A:

Forward rates are extremely limited predictors of actual interest rates. This isn't particularly surprising, given the multitude of determinant factors for interest rates or the nature and use of forward rates. The imperfections of forward rate forecasts tend to be most glaring before the business cycle begins a boom or bust cycle.

The Determinants of Interest Rates

Generally speaking, interest rates depend on the supply and demand for interest-bearing financial instruments. There are three major influences on the supply and demand of interest rates: liquidity preference, the difference between the demand for past and future consumption, and the premium demanded for assuming market risk.

For example, if inflation is expected to increase in the future, individual and institutional investors may demand higher rates from their financial instruments. Businesses might increase offered interest rates on issues if they need more capital than is available to spend on future expansion.

Banks may raise interest rates if they want more deposits and lower them if they want less. The opposite is true for bank lending; rates increase if banks want to discourage borrowing and decrease if they want to encourage borrowing.

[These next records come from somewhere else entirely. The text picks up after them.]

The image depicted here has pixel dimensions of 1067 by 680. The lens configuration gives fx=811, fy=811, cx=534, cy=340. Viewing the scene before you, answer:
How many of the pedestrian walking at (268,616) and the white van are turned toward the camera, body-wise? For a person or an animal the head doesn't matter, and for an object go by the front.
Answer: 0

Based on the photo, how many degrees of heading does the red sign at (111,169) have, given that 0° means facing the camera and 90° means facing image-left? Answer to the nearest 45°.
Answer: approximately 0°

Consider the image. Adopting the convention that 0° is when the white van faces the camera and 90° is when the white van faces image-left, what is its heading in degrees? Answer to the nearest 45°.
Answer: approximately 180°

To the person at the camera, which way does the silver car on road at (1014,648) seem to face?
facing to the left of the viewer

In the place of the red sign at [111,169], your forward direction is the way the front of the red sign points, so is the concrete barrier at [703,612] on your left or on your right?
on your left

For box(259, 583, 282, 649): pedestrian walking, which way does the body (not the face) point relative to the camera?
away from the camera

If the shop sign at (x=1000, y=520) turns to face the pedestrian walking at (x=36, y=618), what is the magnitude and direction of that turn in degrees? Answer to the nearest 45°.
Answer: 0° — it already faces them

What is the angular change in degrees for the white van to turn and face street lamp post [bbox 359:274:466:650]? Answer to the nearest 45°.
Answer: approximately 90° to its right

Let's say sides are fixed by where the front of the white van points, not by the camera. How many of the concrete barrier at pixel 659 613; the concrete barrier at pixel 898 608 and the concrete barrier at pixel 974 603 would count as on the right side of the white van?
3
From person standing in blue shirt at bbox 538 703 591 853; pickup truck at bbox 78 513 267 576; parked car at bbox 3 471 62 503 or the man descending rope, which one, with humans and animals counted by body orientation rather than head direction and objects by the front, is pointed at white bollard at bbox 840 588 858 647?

In modern mixed economies, interest rates are heavily influenced by central bank policy. Rates tend to fall when the Federal Reserve pursues expansionary monetary policy and contract when it pursues contractionary monetary policy.

Limits of Forward Rates

Because there are so many complex, uncertain and interconnected influences on interest rates, it is very hard to predict where rates will land in the future.

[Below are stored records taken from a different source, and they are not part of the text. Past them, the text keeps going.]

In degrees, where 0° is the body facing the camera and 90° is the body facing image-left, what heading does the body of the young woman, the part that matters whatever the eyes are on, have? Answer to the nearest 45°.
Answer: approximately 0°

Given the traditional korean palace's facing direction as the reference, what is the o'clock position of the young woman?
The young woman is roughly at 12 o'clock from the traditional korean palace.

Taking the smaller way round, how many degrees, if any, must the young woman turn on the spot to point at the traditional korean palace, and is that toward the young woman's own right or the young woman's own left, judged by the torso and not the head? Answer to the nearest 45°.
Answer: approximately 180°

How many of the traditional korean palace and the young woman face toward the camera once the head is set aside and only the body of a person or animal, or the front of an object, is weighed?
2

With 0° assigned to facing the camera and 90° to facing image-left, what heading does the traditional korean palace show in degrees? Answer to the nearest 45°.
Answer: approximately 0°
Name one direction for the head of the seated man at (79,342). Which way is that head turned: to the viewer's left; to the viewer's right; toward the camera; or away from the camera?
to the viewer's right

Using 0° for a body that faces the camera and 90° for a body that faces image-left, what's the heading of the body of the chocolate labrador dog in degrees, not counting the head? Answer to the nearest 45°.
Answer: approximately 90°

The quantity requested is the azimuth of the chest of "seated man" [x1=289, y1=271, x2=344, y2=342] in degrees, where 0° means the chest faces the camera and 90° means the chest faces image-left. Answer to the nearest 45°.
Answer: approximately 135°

Most forward rate calculations tell investors a lot more about how spot rate curves are set today. Even though longer-term spot rates are adjusted based on future expectations, their accuracy is limited to the forecasting ability of present market actors (and Federal Open Market Committee (FOMC) policy or other artificial manipulations).

Forward rates are intended to coordinate futures contracts so that they are competitive with other financial market transactions. There is a component of future forecasting involved, but it is ancillary rather than primary.